Her depression was infectious. At night, I curled up in bed beside Michael and cried myself to sleep, and every morning I awoke feeling exhausted. Neither of us could summon any interest in the love-play that had filled our evenings not so long ago. We were just too tired, and it seemed inappropriate somehow.
It wasn’t all bad, though. More than once, I had gone to check on Skye and found Madeline sitting beside her. The child possessed intuition far beyond her years, and seemed to have taken a great interest in helping Skylar to get through her grief. Once, I even caught them playing together. It was a sight that filled me with hope. There was something about Maddy that seemed to be able to reach people in a way that no one else could.
As the week passed, I gradually began to recover. There was only so much grief that one person could bear before she either killed herself or clambered back out of the deep, dark hole and got on with her life. With Michael’s unwavering support, I eventually dug myself free. It was not in my nature to sit around and mope, so he encouraged me to find active things to do.
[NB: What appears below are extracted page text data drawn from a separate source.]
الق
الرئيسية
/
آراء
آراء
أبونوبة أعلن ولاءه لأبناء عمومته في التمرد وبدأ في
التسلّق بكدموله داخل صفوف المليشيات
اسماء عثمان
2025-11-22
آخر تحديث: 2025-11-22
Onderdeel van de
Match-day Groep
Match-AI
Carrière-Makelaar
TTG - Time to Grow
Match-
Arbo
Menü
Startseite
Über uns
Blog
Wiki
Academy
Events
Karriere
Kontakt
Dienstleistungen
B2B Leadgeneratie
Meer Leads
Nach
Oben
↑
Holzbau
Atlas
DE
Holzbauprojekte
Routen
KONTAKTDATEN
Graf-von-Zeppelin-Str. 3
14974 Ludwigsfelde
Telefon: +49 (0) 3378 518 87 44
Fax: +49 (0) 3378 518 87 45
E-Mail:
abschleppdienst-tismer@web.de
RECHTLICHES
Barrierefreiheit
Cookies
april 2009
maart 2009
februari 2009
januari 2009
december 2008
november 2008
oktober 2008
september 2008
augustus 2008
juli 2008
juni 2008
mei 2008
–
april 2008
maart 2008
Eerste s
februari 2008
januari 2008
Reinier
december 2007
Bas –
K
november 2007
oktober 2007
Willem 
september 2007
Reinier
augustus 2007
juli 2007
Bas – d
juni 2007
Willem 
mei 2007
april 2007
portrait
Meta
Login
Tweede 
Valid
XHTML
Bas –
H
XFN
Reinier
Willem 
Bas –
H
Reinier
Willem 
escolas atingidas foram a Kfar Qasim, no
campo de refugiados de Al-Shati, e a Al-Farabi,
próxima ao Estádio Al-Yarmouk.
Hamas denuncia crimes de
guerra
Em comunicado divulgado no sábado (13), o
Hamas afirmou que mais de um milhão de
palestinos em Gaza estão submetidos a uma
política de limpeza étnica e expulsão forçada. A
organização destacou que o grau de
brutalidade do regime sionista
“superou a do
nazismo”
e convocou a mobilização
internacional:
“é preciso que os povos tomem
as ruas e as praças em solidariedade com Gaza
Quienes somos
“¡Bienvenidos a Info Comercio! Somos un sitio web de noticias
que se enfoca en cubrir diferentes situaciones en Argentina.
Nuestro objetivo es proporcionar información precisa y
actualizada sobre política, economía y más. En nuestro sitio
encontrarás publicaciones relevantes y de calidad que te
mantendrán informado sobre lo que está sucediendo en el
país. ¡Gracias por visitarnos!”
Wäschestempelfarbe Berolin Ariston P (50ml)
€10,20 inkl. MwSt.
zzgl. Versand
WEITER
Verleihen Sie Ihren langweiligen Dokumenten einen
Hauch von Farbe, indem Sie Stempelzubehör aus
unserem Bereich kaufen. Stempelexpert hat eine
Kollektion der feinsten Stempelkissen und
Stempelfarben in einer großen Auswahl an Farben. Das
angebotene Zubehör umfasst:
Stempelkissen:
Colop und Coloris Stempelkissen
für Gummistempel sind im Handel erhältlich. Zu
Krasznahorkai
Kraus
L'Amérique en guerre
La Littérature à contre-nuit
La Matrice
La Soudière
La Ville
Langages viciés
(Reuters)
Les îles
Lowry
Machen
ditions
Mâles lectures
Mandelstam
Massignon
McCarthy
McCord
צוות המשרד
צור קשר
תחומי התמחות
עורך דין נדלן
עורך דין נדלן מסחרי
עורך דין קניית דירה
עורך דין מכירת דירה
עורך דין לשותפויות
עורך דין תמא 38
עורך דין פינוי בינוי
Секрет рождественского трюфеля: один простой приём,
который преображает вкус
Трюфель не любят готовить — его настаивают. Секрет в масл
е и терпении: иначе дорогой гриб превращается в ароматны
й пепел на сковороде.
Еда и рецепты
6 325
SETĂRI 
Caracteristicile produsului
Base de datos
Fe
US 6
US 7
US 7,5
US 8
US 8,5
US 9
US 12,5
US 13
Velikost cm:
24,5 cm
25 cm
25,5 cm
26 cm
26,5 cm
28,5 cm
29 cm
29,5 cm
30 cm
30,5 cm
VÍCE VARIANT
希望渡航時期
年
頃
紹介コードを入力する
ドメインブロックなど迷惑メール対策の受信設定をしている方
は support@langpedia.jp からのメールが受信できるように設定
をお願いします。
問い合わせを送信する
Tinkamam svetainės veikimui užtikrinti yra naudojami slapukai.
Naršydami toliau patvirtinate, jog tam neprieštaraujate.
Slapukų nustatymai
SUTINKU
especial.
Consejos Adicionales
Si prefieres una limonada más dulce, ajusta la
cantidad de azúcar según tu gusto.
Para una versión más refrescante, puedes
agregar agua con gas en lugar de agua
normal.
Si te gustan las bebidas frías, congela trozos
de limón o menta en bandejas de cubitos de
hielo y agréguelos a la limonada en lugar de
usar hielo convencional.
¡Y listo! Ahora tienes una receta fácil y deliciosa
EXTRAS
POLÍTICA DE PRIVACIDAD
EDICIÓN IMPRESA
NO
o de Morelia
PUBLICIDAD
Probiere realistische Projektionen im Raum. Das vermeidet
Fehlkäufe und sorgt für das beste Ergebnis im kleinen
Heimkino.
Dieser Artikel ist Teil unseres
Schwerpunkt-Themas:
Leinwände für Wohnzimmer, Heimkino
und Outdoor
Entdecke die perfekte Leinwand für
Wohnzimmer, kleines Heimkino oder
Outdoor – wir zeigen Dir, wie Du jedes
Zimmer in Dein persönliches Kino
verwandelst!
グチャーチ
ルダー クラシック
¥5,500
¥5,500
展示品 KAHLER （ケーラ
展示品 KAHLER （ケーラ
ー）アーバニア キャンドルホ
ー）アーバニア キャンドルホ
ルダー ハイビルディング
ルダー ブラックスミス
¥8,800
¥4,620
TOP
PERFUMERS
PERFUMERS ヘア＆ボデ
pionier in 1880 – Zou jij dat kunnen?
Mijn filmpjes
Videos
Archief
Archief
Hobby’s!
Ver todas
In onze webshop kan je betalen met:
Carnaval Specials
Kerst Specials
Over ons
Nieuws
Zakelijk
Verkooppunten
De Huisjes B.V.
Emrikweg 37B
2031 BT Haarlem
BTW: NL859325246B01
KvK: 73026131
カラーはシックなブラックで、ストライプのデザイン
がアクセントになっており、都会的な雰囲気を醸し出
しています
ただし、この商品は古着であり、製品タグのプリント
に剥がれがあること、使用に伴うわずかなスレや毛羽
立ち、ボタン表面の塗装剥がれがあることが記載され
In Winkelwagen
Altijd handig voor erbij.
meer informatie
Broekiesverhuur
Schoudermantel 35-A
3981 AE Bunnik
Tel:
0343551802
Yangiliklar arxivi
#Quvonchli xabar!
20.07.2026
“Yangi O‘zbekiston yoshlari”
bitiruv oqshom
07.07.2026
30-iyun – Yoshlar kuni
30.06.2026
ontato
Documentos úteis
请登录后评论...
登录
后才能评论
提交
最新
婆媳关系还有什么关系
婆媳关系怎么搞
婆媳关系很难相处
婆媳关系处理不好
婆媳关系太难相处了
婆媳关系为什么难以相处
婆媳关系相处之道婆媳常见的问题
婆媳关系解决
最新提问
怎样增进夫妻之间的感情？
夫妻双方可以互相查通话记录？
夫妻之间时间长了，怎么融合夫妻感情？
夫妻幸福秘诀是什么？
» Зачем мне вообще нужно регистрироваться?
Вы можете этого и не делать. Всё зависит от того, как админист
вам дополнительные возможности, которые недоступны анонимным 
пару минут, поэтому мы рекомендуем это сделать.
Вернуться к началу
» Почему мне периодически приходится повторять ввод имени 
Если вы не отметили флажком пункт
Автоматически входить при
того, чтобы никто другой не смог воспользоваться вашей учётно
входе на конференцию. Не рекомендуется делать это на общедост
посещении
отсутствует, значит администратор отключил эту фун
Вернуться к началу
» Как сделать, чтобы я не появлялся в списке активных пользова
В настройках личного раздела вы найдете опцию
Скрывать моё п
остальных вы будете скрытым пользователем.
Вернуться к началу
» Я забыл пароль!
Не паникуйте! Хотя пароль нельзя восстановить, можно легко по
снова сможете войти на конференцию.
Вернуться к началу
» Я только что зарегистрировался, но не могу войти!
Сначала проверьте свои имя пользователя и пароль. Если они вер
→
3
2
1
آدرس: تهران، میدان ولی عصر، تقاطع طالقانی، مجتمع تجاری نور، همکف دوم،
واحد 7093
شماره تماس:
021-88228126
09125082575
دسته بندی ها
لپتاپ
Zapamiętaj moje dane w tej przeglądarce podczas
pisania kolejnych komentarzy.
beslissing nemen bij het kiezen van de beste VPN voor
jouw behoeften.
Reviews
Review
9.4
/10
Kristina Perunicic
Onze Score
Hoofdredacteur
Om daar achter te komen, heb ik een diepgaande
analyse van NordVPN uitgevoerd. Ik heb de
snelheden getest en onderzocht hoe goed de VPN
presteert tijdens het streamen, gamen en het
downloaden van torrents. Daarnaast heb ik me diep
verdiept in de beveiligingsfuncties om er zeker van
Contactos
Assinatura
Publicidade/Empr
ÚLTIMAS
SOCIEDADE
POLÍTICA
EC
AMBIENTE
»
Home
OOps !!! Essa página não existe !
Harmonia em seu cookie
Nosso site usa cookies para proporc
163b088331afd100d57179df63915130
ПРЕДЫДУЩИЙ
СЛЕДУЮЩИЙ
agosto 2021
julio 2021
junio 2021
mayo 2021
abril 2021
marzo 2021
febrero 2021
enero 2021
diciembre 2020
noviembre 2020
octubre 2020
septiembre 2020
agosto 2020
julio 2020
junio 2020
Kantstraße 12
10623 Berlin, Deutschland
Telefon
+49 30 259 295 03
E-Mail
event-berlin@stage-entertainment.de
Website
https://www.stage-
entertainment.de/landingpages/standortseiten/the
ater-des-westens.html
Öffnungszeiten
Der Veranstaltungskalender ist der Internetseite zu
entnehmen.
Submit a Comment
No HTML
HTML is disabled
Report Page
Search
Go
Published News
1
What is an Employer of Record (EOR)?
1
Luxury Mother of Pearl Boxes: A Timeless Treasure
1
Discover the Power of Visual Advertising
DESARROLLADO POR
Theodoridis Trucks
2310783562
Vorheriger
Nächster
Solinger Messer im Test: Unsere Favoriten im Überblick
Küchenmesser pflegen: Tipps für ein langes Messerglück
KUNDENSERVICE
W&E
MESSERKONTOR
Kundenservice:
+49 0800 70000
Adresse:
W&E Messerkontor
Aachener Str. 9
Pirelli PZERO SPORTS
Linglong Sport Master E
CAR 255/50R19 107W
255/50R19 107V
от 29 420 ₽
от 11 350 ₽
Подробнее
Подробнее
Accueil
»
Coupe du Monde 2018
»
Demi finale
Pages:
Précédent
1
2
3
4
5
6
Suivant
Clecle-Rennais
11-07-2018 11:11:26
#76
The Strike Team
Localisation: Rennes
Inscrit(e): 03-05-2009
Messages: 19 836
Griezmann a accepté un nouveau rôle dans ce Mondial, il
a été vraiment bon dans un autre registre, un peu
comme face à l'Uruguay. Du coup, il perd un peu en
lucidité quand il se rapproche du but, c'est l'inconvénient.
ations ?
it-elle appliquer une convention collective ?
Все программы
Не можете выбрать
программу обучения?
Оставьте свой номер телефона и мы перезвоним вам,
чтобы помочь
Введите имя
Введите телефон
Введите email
To keep myself occupied, I decided to improve our fortifications. I’d managed to install a ladder up to the roof, but the weather had been intermittently foul all week and hampered my plans to build a railing around the edge. The general idea was to provide a safe area where we could position a watcher, to keep an eye out for danger or visitors.
On the seventh day after the baby died, I climbed up to sit on the roof of the motel and watch the sun rise. The morning was clear, but I sensed more rain to come. I’d spent a good deal of time living off the land over the years, and had developed a keen nose for the natural world as a result. Still, even knowing that the rain was coming back, the sunrise was beautiful. The deep clouds along the horizon glowed pink when the dawn’s rays struck them, and sent creeping tendrils of rose and gold across the arc of the sky.